Today’s blog post originally appeared on the Points of Light daily blog site on August 22, 2012.
Michelle Nunn finds inspiration in Portland, Oregon.
I am fascinated by people’s stories of the sparks that ignite their passion to change the world. When I was in Portland, Emily Gilliland, executive director of Oregon’s Campus Compact, laid three different matches on the table to illustrate the ignition points in her service journey.
- A matchbook represented her high school’s 75-hour service requirement – a quick light to get her started. While serving at the Red Cross, she discovered that adults were interested in her ideas and were even willing to take direction from her.
- A short box match signified her year with AmeriCorps – challenging, but enriching – a strong spark to further impel her commitment to service.
- Finally, Emily pointed to a long, sturdy match – the kind that might sit on the hearth of your grandmother’s fireplace and is guaranteed to start a fire. When Emily joined Hands On Baltimore’s Serve-A-Thon, she quickly moved from volunteer to staff person. Hands On Baltimore was just beginning to define community challenges and galvanize the human capital and talent to help meet those needs. This was a powerful light for Emily.
Emily’s metaphorical description of the service sparks in her life called the question about how Points of Light and the larger nonprofit sector can create the strong, reliable, readily available matches every individual needs to kindle their civic leadership over a lifetime.
People come to Portland for its open, creative, generative spirit of community. Mayor Sam Adams is leveraging that spirit of collaboration to reverse the dropout rate by creating a ladder of support and engagement. Kali Thorne Ladd from the mayor’s office told me about Portland’s Cradle to Career Framework, a civic coalition patterned on Cincinnati’s Strive model and focused on collective impact and equity in education for every student
In a roundtable with Oregon’s Campus Compact service leaders, I learned how local universities and colleges are instilling citizenship as central to the experience of higher education.
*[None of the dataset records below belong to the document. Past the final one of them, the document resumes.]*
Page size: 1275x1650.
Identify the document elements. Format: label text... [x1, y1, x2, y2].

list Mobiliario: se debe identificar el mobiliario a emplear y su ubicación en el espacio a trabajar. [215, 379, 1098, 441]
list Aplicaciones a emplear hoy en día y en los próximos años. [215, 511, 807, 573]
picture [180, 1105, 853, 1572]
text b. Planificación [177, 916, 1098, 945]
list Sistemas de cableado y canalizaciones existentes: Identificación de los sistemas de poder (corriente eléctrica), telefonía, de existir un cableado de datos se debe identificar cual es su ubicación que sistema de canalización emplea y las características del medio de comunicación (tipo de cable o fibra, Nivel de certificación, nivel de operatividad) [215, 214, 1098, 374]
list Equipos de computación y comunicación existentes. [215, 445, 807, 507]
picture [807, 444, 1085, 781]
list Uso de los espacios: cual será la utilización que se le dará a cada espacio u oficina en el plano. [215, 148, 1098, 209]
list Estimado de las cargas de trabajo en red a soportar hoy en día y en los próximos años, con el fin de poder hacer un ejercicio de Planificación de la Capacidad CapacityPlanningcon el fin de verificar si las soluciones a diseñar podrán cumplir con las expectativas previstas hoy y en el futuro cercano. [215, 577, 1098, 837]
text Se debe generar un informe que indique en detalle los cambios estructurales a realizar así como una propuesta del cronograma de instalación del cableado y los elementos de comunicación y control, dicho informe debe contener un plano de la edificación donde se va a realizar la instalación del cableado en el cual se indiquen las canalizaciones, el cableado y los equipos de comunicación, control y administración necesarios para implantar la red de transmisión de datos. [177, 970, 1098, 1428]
Pacific University requires every student to complete at least one civic engagement course or project to graduate. University of Portland is known for its extensive “plunge” program – service learning immersions exploring issues ranging from food security to environmental justice. For the Civil Rights immersion, students spend three weeks visiting major Civil Rights sites and a racial reconciliation farm community before participating in a Habitat for Humanity rebuilding project.
All of these higher education leaders were struggling to ensure high quality and depth in their offerings, while including the broadest possible spectrum of students. They were grappling with both the increasing costs of college and how to fully integrate national service resources into the community college or university experience. They raised the question of how we might include service as a way to reduce student debt.
When I met with our Hands On Portland team, I was reminded of the power of joining together to serve and how this can inspire and sustain the spark of service. TeamWorks is a program that I actually remember from my Hands On Atlanta Days. It has spread and now runs in cities ranging from Portland to Seattle to Boston. The basic idea is that diverse people come together to work on a series of projects over a period of time and reflect upon the projects together. Some teams work together on a thematic focus like education, others focus on a neighborhood. Some TeamWorks teams have opted to stay together for many years. Each TeamWorks team has a special chemistry and becomes an introduction to fellow citizens and an orientation to community needs. It was fun to see that magic still has power. Check out a Portland TeamWorks volunteer’s amazing blog about his TeamWorks experience. It inspired one of his fellow volunteers to commit 10 percent of her waking hours to volunteering for one year. That adds up to 12 hours a week and 40 hours a month.
To light the “civic spark” in my children, we volunteered at The Children’s Book Bank. My kids did a terrific job of cleaning gently used books to be given to low-income preschool children. Children’s books are a luxury for many families – while the ratio of books to children in middle-income neighborhoods is approximately 13 books to one child, the ratio in low-income neighborhoods is a mere one book to 300 children. Dani Swope, a former Teach for America math teacher and mother of four, wanted the books her children had outgrown to go directly to families and children who need them. Dani packed up her books, took them to local Head Start programs and soon started getting calls looking for the “book lady.”
Dani began collecting books from friends and an organic effort was born that last year involved thousands of volunteers and distributed 96,000 books to kids – every Head Start preschooler in Multnomah County received a bag of 16 books to take home and keep. HandsOn volunteers account for about half of The Children’s Book Bank’s volunteer hours. More amazingly, HandsOn volunteers turn around and organize book drives and recruit their co-workers, Scout troops, faith groups, sports teams, families and friends to the effort.
For Dani, the civic spark was born out of an impulse to share her love of books and her own children’s beloved library with other kids. The spark ignited a movement of caring families and volunteers. Portland is full of civic vitality and sparks that have been nurtured into bold flames of leadership and citizen engagement. How can we help provide the civic networks and support systems that form the sturdy matches of ignition and light to propel Emily, Eric and Dani?
P.S. We expanded our ice cream quest to include donuts and discovered Voodoo Donuts here in Portland, including the Bacon Maple special that is worthy of the 30-plus minute wait.